Cancellation of licence. – (1) Where a licensee contravenes any of the provisions of this Act or the rules or regulations made thereunder or breaches any of the conditions of the licence, the Principal Commissioner of Customs or Commissioner of Customs may cancel the licence granted under section 57 or section 58 or section 58A :

PROVIDED that before any licence is cancelled, the licensee shall be given a reasonable opportunity of being heard.

(2) The Principal Commissioner of Customs or Commissioner of Customs may, without prejudice to any other action that may be taken against the licensee and the goods under this Act or any other law for the time being in force, suspend operation of the warehouse during the pendency of an enquiry under sub-section (1).

(3) Where the operation of a warehouse is suspended under sub-section (2), no goods shall be deposited in such warehouse during the period of suspension:

PROVIDED that the provisions of this Chapter shall continue to apply to the goods already deposited in the warehouse.

(4) Where the licence issued under section 57 or section 58 or section 58A is cancelled, the goods warehoused shall, within seven days from the date on which order of such cancellation is served on the licensee or within such extended period as the proper officer may allow, be removed from such warehouse to another warehouse or be cleared for home consumption or export:

PROVIDED that the provisions of this Chapter shall continue to apply to the goods already deposited in the warehouse till they are removed to another warehouse or cleared for home consumption or for export, during such period.”

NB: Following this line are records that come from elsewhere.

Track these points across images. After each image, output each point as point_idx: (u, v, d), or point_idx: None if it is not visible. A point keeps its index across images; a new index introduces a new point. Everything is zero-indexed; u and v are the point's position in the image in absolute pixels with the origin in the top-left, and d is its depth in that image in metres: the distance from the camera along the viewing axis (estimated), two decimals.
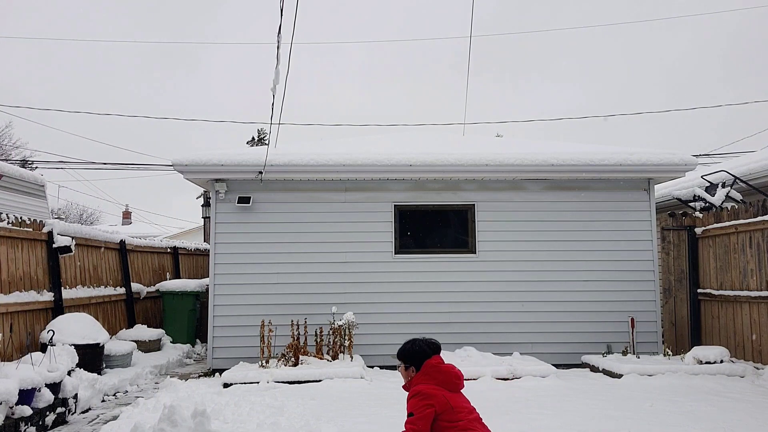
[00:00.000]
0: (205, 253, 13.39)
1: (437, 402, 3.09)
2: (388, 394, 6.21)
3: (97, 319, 7.68)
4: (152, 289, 10.60)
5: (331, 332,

17. Therefore, the law enjoins upon the licensee a duty to clear off the goods after cancellation of the license within seven days. There is no case of extension of period under Sub-section (4) of Section 58B of the Act in the present case. Therefore, in the eye of law, the possession of the vacant licensed warehouse, after seven days of the impugned order passed by the Customs Authority on 29.05.2020, should be deemed to be with its owner only. Even assuming for argument sake that this observation may affect the right of the appellant/petitioner in the pending suit before the Civil Court, it is the appellant/petitioner who is to be blamed for this, because it is the appellant/petitioner who has invoked the extraordinary jurisdiction of this Court based upon an interim order passed by the trial Court.

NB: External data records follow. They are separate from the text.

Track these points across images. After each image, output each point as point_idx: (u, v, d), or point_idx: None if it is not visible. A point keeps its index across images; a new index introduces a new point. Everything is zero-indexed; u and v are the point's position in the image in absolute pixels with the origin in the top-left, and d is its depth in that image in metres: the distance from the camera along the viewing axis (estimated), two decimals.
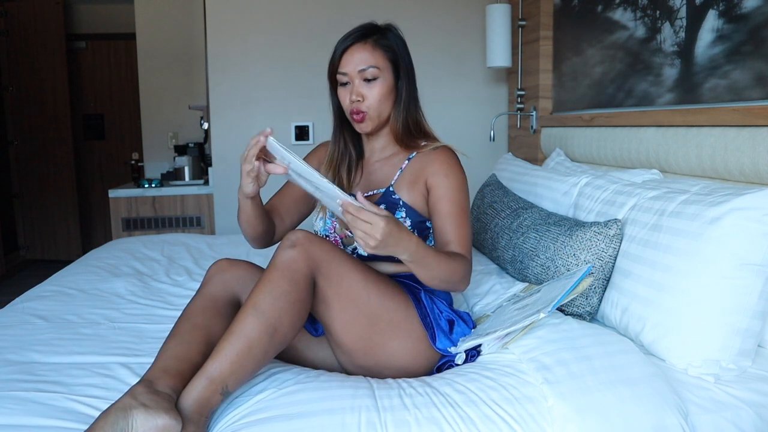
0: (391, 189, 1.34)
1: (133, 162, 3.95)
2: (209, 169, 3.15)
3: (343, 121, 1.40)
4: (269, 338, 1.05)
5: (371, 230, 1.01)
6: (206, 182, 3.24)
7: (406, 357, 1.21)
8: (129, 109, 4.96)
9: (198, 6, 3.66)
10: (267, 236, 1.36)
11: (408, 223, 1.32)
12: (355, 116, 1.32)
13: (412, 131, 1.36)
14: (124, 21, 4.50)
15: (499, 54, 2.72)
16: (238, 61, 3.01)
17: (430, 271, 1.15)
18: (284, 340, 1.09)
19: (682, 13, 1.74)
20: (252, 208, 1.26)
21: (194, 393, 1.00)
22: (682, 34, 1.74)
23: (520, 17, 2.78)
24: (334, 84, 1.35)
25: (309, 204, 1.46)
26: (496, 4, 2.73)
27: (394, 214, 1.31)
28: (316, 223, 1.42)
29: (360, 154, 1.44)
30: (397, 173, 1.36)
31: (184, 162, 3.36)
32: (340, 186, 1.37)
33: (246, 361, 1.03)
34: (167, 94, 3.89)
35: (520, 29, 2.80)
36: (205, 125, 3.50)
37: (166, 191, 3.16)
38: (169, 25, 3.84)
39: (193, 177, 3.37)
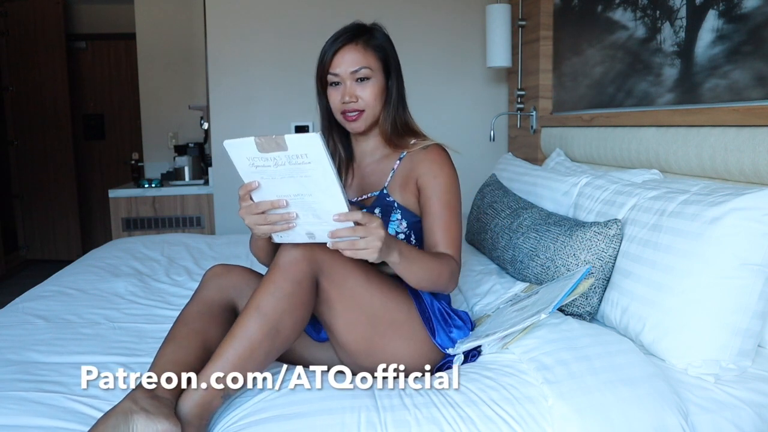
0: (385, 191, 1.34)
1: (133, 162, 3.95)
2: (209, 169, 3.15)
3: (332, 123, 1.38)
4: (271, 340, 1.05)
5: (372, 240, 1.02)
6: (206, 182, 3.24)
7: (408, 358, 1.21)
8: (129, 109, 4.96)
9: (198, 6, 3.66)
10: None
11: (404, 224, 1.31)
12: (348, 115, 1.30)
13: (400, 131, 1.35)
14: (124, 21, 4.50)
15: (499, 54, 2.72)
16: (238, 61, 3.01)
17: (416, 273, 1.16)
18: (286, 342, 1.08)
19: (682, 13, 1.73)
20: (266, 242, 1.24)
21: (195, 396, 1.00)
22: (682, 34, 1.74)
23: (520, 17, 2.78)
24: (323, 85, 1.33)
25: None
26: (496, 4, 2.73)
27: (389, 216, 1.31)
28: None
29: (350, 156, 1.43)
30: (390, 175, 1.35)
31: (184, 162, 3.36)
32: None
33: (247, 363, 1.03)
34: (167, 94, 3.89)
35: (520, 29, 2.80)
36: (205, 125, 3.50)
37: (166, 191, 3.16)
38: (169, 25, 3.84)
39: (193, 177, 3.37)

18. The plaint of the injunction suit filed by the appellant/petitioner only seeks injunction against the third respondent/defendant from interfering with the peaceful possession during the period of the lease. The said suit was filed much before the expiry of the lease period on 31.03.2020 and the interim order of status quo granted by the trial Court on 26.04.2019 also cannot extend beyond the extent of the period of lease itself nor it can validate the possession of the licensee beyond the period of lease. We do not see any reason to extend the scope of the civil suit, which may be so if the contention of the appellant/petitioner before us is to be accepted.

19. On the contrary, we do not see any reason for the appellant/ petitioner to have invoked the writ jurisdiction of this Court on the basis civil Suit in which Customs Department was not at all a party. Nothing prevented him to even implead Customs Department also as Defendant in that very suit, so that all related issues could be adjudicated by one Court. This is what, the abuse of process of law is and if an observation of a learned single Judge in this process is given against the appellant/petitioner, he cannot be permitted to raise a plea against that in the intra court appeal. Therefore, we do not find any merit in the writ appeal and the same is liable to be dismissed. Accordingly, it is dismissed. No costs. Consequently, CMP No.12510 of 2020 is also dismissed.